L’objectif d’un changement de régime n’est pas dans la résolution 1973, mais il s’inscrit, depuis le début du printemps arabe, dans l’air du temps, tel que le comprennent beaucoup de dirigeants occidentaux.
Force est, cependant, de rappeler que l’évolution vers la démocratie ne peut se faire de la même manière dans tous les pays. Ce qui est concevable pour de vieilles nations, comme la Tunisie et l’Égypte, ne l’est pas partout.
La révolution démocratique s’opère beaucoup plus difficilement, malheureusement, là où les divisions d’opinion se superposent à des fractures tribales ou confessionnelles, comme au Yémen, à Bahreïn, en Syrie, au Liban ou en Libye.

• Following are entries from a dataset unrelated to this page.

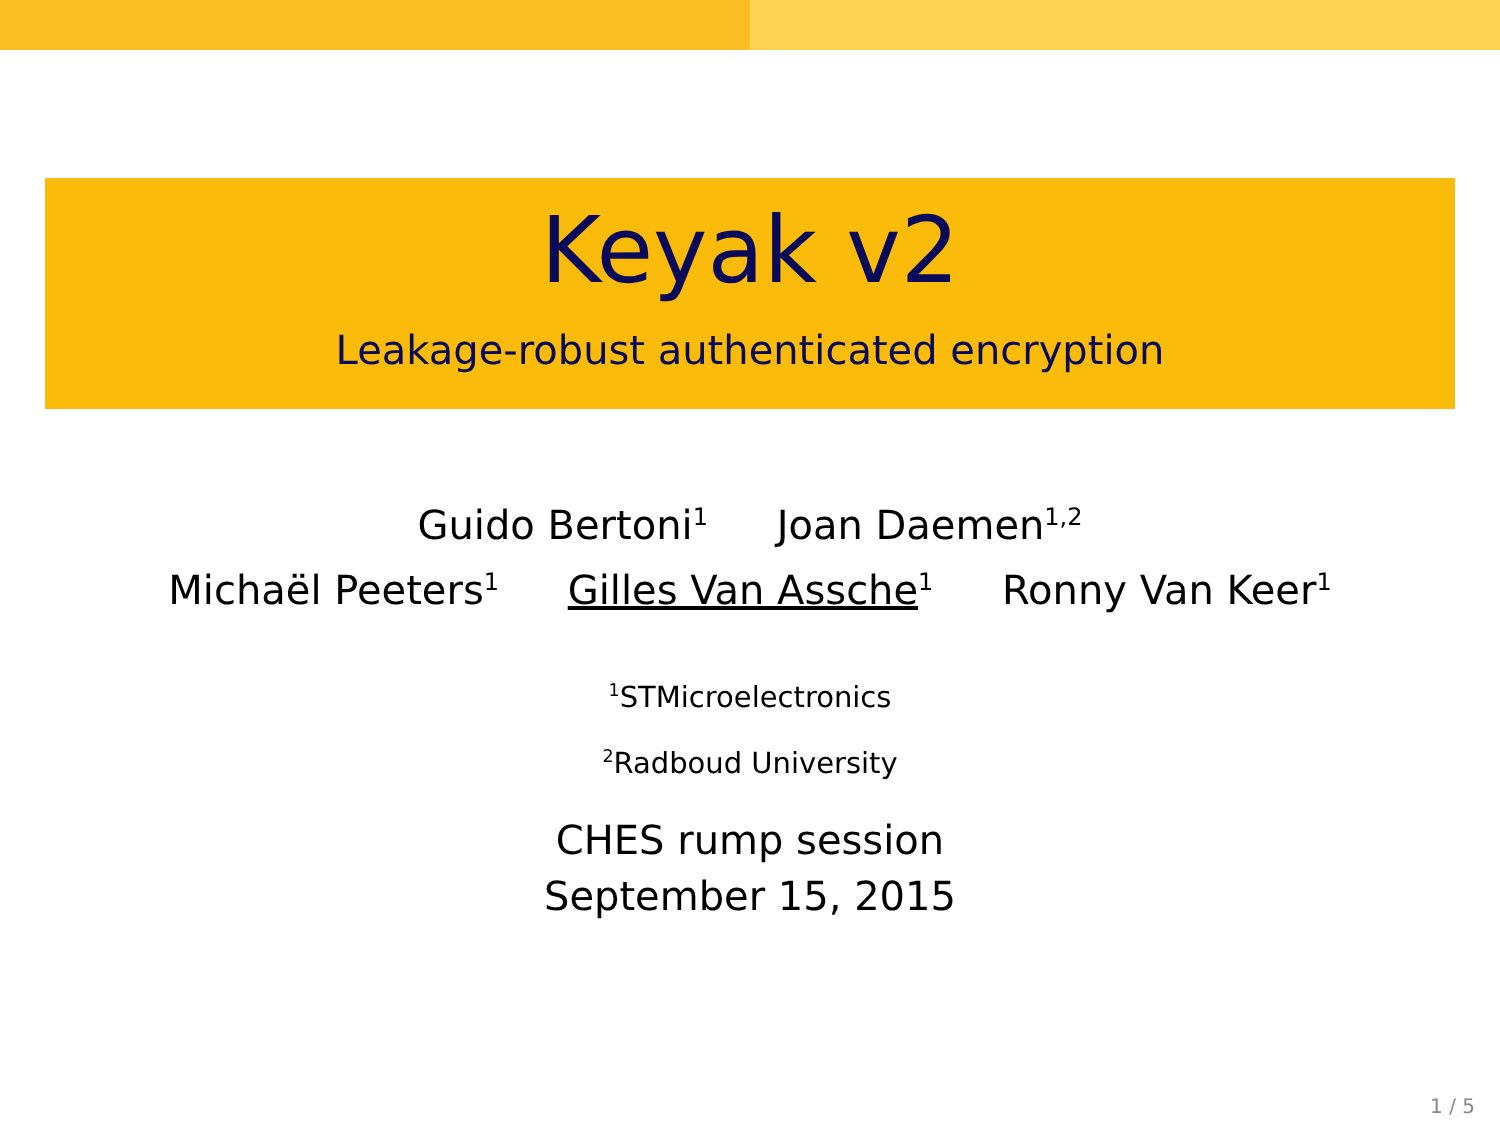Keyak v2
Leakage-robust authenticated encryption
Guido Bertoni<sup>1</sup> Joan Daemen<sup>1,2</sup>
Michaël Peeters<sup>1</sup> Gilles Van Assche<sup>1</sup> Ronny Van Keer<sup>1</sup>
<sup>1</sup> STMicroelectronics
<sup>2</sup> Radboud University
CHES rump session
September 15, 2015
1 / 5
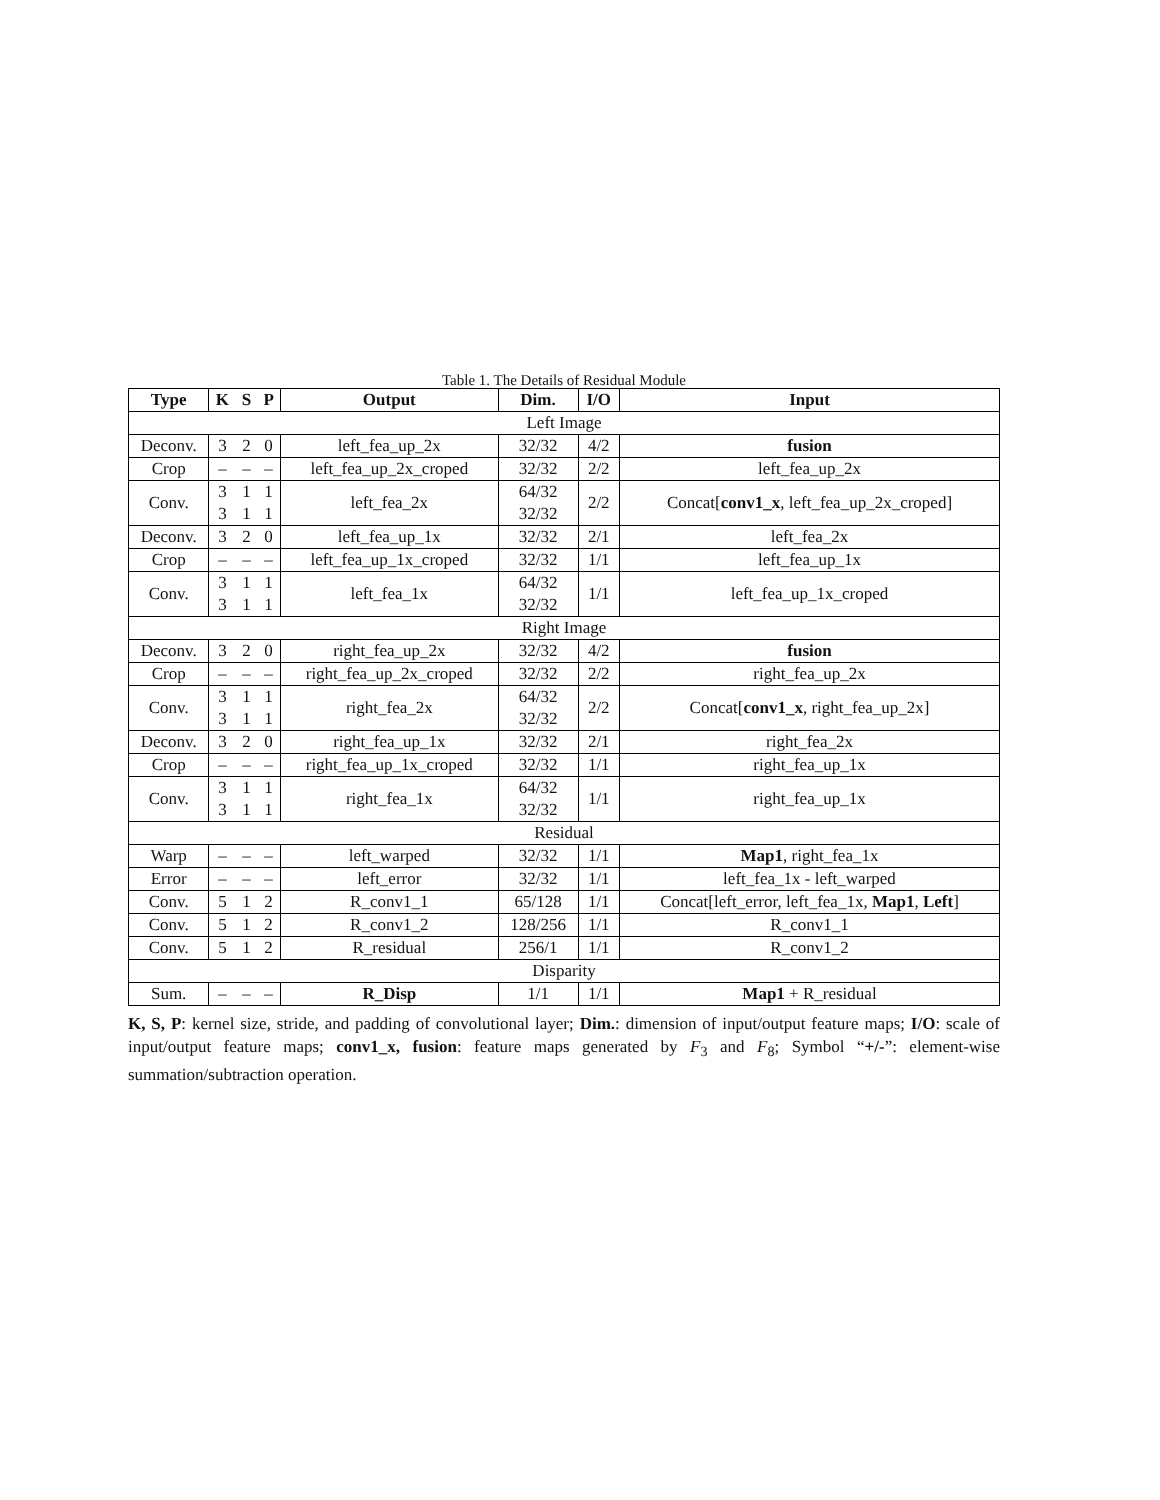Table 1. The Details of Residual Module
| Type | K | S | P | Output | Dim. | I/O | Input |
| --- | --- | --- | --- | --- | --- | --- | --- |
| Left Image | | | | | | | |
| Deconv. | 3 | 2 | 0 | left_fea_up_2x | 32/32 | 4/2 | fusion |
| Crop | – | – | – | left_fea_up_2x_croped | 32/32 | 2/2 | left_fea_up_2x |
| Conv. | 3 3 | 1 1 | 1 1 | left_fea_2x | 64/32 32/32 | 2/2 | Concat[ conv1_x , left_fea_up_2x_croped] |
| Deconv. | 3 | 2 | 0 | left_fea_up_1x | 32/32 | 2/1 | left_fea_2x |
| Crop | – | – | – | left_fea_up_1x_croped | 32/32 | 1/1 | left_fea_up_1x |
| Conv. | 3 3 | 1 1 | 1 1 | left_fea_1x | 64/32 32/32 | 1/1 | left_fea_up_1x_croped |
| Right Image | | | | | | | |
| Deconv. | 3 | 2 | 0 | right_fea_up_2x | 32/32 | 4/2 | fusion |
| Crop | – | – | – | right_fea_up_2x_croped | 32/32 | 2/2 | right_fea_up_2x |
| Conv. | 3 3 | 1 1 | 1 1 | right_fea_2x | 64/32 32/32 | 2/2 | Concat[ conv1_x , right_fea_up_2x] |
| Deconv. | 3 | 2 | 0 | right_fea_up_1x | 32/32 | 2/1 | right_fea_2x |
| Crop | – | – | – | right_fea_up_1x_croped | 32/32 | 1/1 | right_fea_up_1x |
| Conv. | 3 3 | 1 1 | 1 1 | right_fea_1x | 64/32 32/32 | 1/1 | right_fea_up_1x |
| Residual | | | | | | | |
| Warp | – | – | – | left_warped | 32/32 | 1/1 | Map1 , right_fea_1x |
| Error | – | – | – | left_error | 32/32 | 1/1 | left_fea_1x - left_warped |
| Conv. | 5 | 1 | 2 | R_conv1_1 | 65/128 | 1/1 | Concat[left_error, left_fea_1x, Map1 , Left ] |
| Conv. | 5 | 1 | 2 | R_conv1_2 | 128/256 | 1/1 | R_conv1_1 |
| Conv. | 5 | 1 | 2 | R_residual | 256/1 | 1/1 | R_conv1_2 |
| Disparity | | | | | | | |
| Sum. | – | – | – | R_Disp | 1/1 | 1/1 | Map1 + R_residual |
K, S, P: kernel size, stride, and padding of convolutional layer; Dim.: dimension of input/output feature maps; I/O: scale of input/output feature maps; conv1_x, fusion: feature maps generated by F<sub>3</sub> and F<sub>8</sub>; Symbol “+/-”: element-wise summation/subtraction operation.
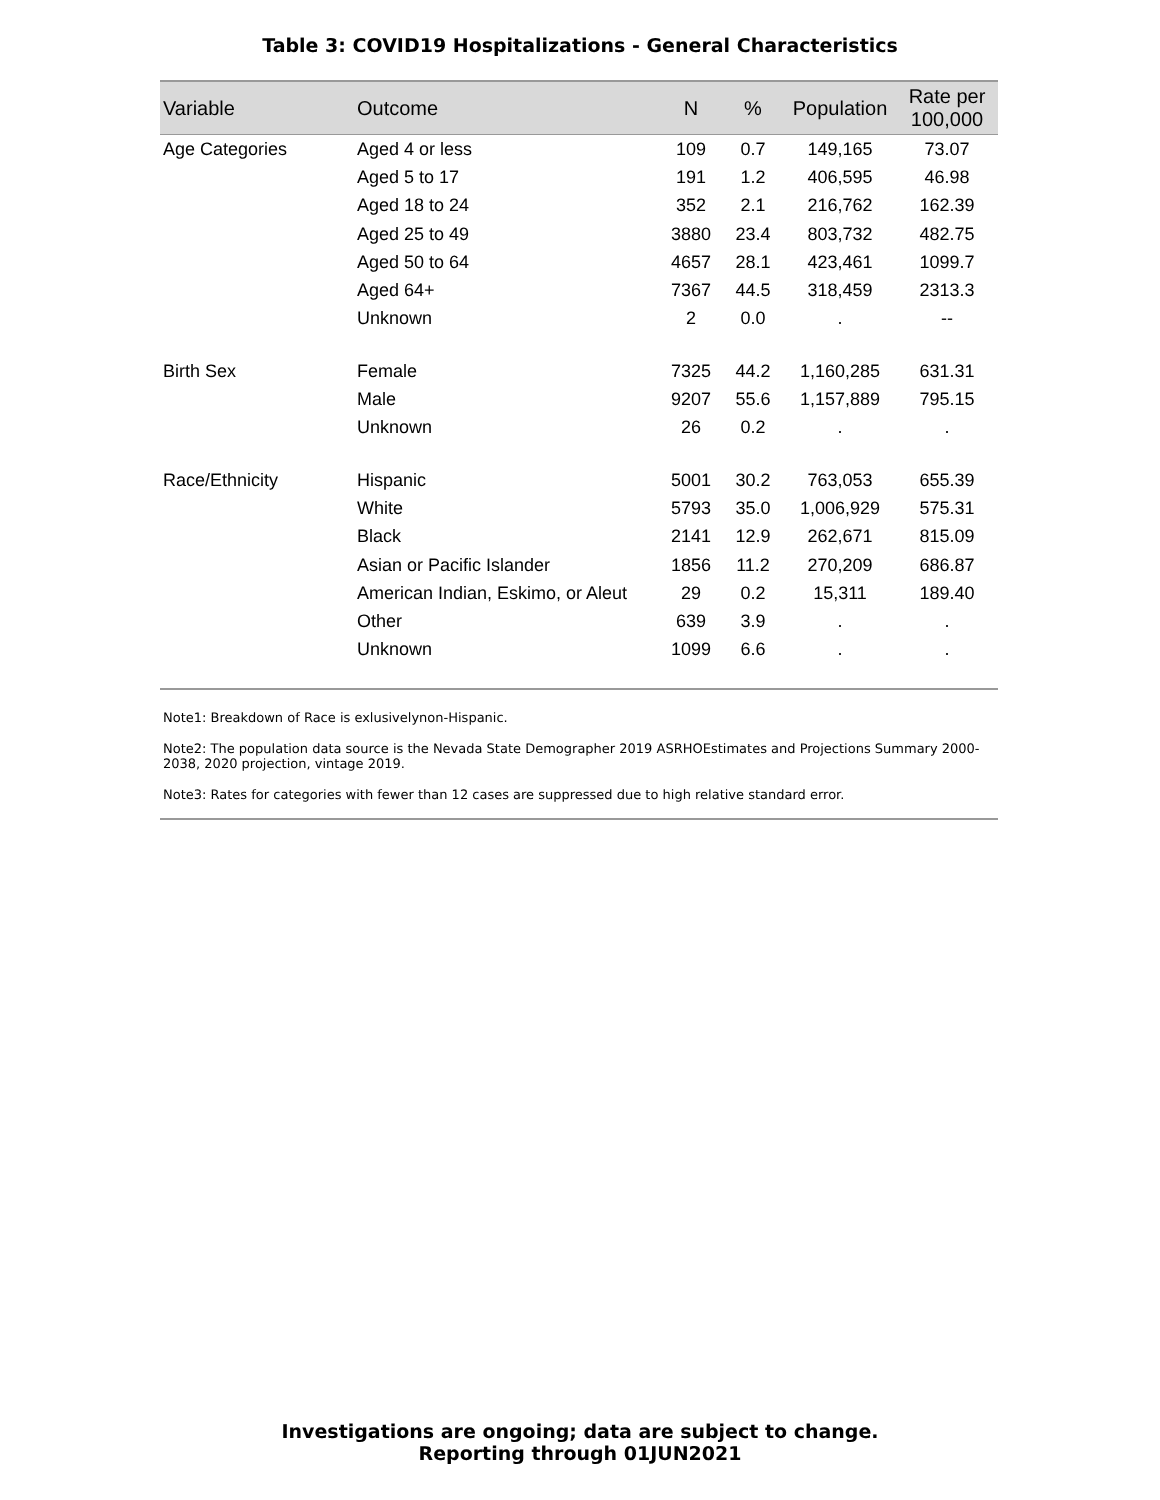Table 3: COVID19 Hospitalizations - General Characteristics
| Variable | Outcome | N | % | Population | Rate per 100,000 |
| --- | --- | --- | --- | --- | --- |
| Age Categories | Aged 4 or less | 109 | 0.7 | 149,165 | 73.07 |
| | Aged 5 to 17 | 191 | 1.2 | 406,595 | 46.98 |
| | Aged 18 to 24 | 352 | 2.1 | 216,762 | 162.39 |
| | Aged 25 to 49 | 3880 | 23.4 | 803,732 | 482.75 |
| | Aged 50 to 64 | 4657 | 28.1 | 423,461 | 1099.7 |
| | Aged 64+ | 7367 | 44.5 | 318,459 | 2313.3 |
| | Unknown | 2 | 0.0 | . | -- |
| Birth Sex | Female | 7325 | 44.2 | 1,160,285 | 631.31 |
| | Male | 9207 | 55.6 | 1,157,889 | 795.15 |
| | Unknown | 26 | 0.2 | . | . |
| Race/Ethnicity | Hispanic | 5001 | 30.2 | 763,053 | 655.39 |
| | White | 5793 | 35.0 | 1,006,929 | 575.31 |
| | Black | 2141 | 12.9 | 262,671 | 815.09 |
| | Asian or Pacific Islander | 1856 | 11.2 | 270,209 | 686.87 |
| | American Indian, Eskimo, or Aleut | 29 | 0.2 | 15,311 | 189.40 |
| | Other | 639 | 3.9 | . | . |
| | Unknown | 1099 | 6.6 | . | . |
Note1: Breakdown of Race is exlusivelynon-Hispanic.
Note2: The population data source is the Nevada State Demographer 2019 ASRHOEstimates and Projections Summary 2000-2038, 2020 projection, vintage 2019.
Note3: Rates for categories with fewer than 12 cases are suppressed due to high relative standard error.
Investigations are ongoing; data are subject to change.
Reporting through 01JUN2021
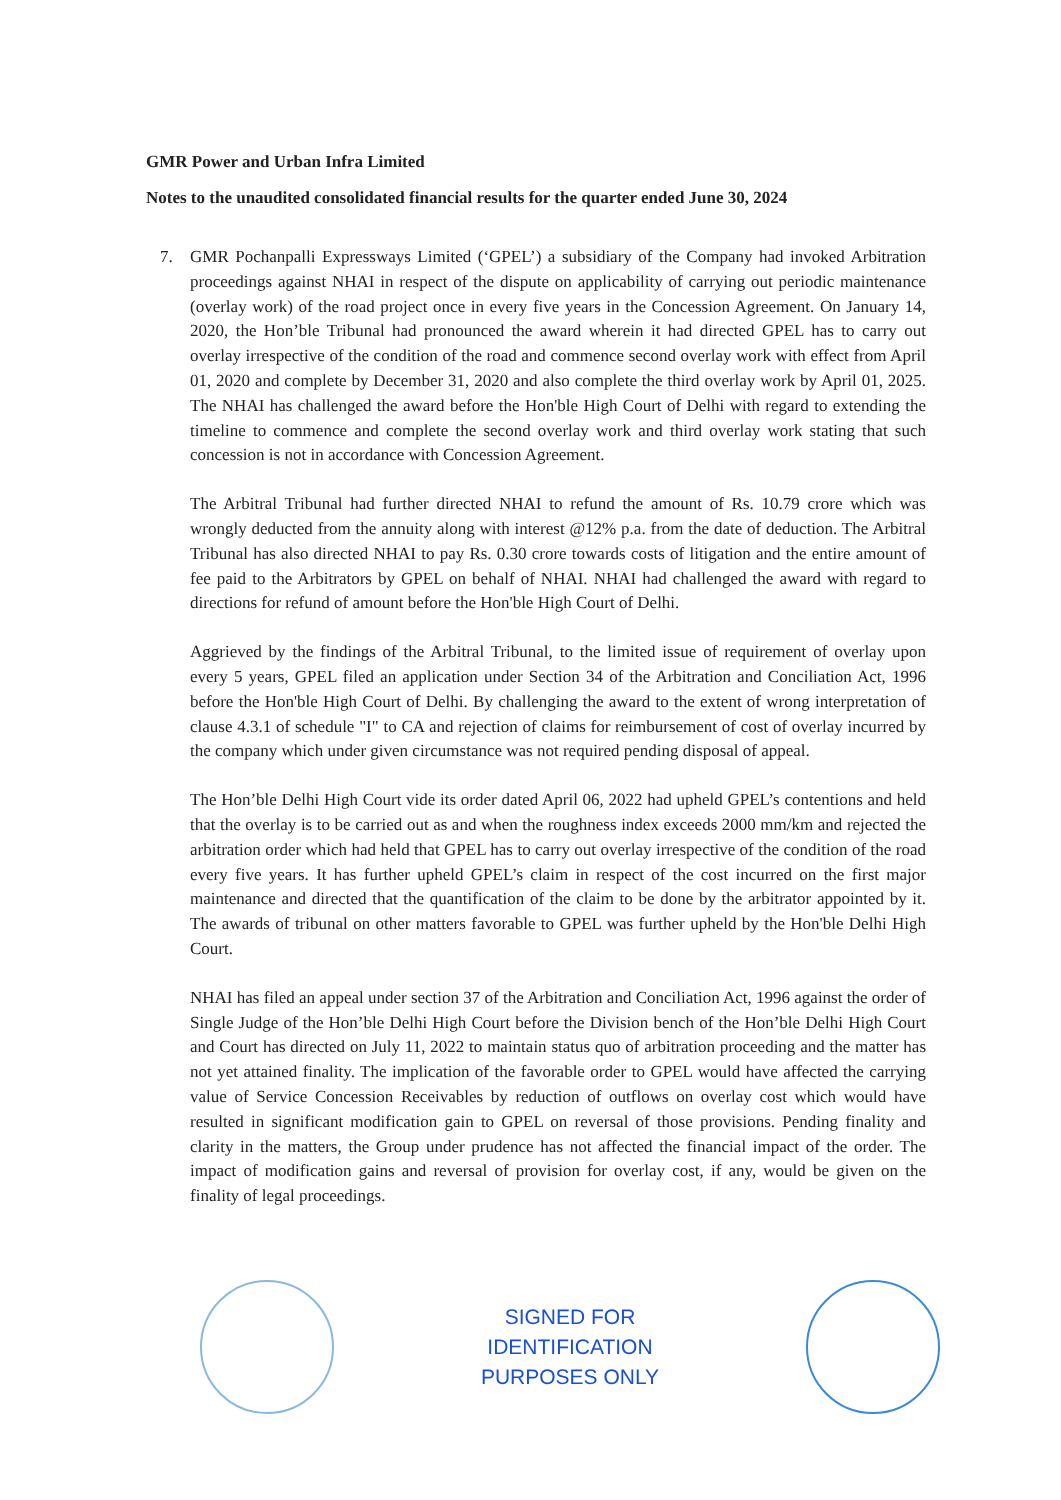GMR Power and Urban Infra Limited
Notes to the unaudited consolidated financial results for the quarter ended June 30, 2024
7. GMR Pochanpalli Expressways Limited (‘GPEL’) a subsidiary of the Company had invoked Arbitration proceedings against NHAI in respect of the dispute on applicability of carrying out periodic maintenance (overlay work) of the road project once in every five years in the Concession Agreement. On January 14, 2020, the Hon’ble Tribunal had pronounced the award wherein it had directed GPEL has to carry out overlay irrespective of the condition of the road and commence second overlay work with effect from April 01, 2020 and complete by December 31, 2020 and also complete the third overlay work by April 01, 2025. The NHAI has challenged the award before the Hon'ble High Court of Delhi with regard to extending the timeline to commence and complete the second overlay work and third overlay work stating that such concession is not in accordance with Concession Agreement.
The Arbitral Tribunal had further directed NHAI to refund the amount of Rs. 10.79 crore which was wrongly deducted from the annuity along with interest @12% p.a. from the date of deduction. The Arbitral Tribunal has also directed NHAI to pay Rs. 0.30 crore towards costs of litigation and the entire amount of fee paid to the Arbitrators by GPEL on behalf of NHAI. NHAI had challenged the award with regard to directions for refund of amount before the Hon'ble High Court of Delhi.
Aggrieved by the findings of the Arbitral Tribunal, to the limited issue of requirement of overlay upon every 5 years, GPEL filed an application under Section 34 of the Arbitration and Conciliation Act, 1996 before the Hon'ble High Court of Delhi. By challenging the award to the extent of wrong interpretation of clause 4.3.1 of schedule "I" to CA and rejection of claims for reimbursement of cost of overlay incurred by the company which under given circumstance was not required pending disposal of appeal.
The Hon’ble Delhi High Court vide its order dated April 06, 2022 had upheld GPEL’s contentions and held that the overlay is to be carried out as and when the roughness index exceeds 2000 mm/km and rejected the arbitration order which had held that GPEL has to carry out overlay irrespective of the condition of the road every five years. It has further upheld GPEL’s claim in respect of the cost incurred on the first major maintenance and directed that the quantification of the claim to be done by the arbitrator appointed by it. The awards of tribunal on other matters favorable to GPEL was further upheld by the Hon'ble Delhi High Court.
NHAI has filed an appeal under section 37 of the Arbitration and Conciliation Act, 1996 against the order of Single Judge of the Hon’ble Delhi High Court before the Division bench of the Hon’ble Delhi High Court and Court has directed on July 11, 2022 to maintain status quo of arbitration proceeding and the matter has not yet attained finality. The implication of the favorable order to GPEL would have affected the carrying value of Service Concession Receivables by reduction of outflows on overlay cost which would have resulted in significant modification gain to GPEL on reversal of those provisions. Pending finality and clarity in the matters, the Group under prudence has not affected the financial impact of the order. The impact of modification gains and reversal of provision for overlay cost, if any, would be given on the finality of legal proceedings.
SIGNED FOR
IDENTIFICATION
PURPOSES ONLY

En chacun de ces pays, la guerre civile menace et l’intervention militaire extérieure ne peut qu’exacerber certaines tensions ou aller, en raison du nombre de victimes qu’elle peut occasionner, à l’encontre du but recherché, qui est de protéger tous les civils, sans exception.
La France, je le rappelle, est membre permanent du Conseil de sécurité des Nations unies. Elle dispose, à ce titre, d’une influence importante.
On peut bien sût interpréter à loisir la résolution 1973, dont les termes sont sans doute trop généraux. Mais est-ce l’intérêt de la France ? La souveraineté nationale a été une conquête de la Révolution de 1789. Elle reste la base de l’ordre international. Ce n’est pas pour rien que l’on parle d’« Organisation » des Nations unies !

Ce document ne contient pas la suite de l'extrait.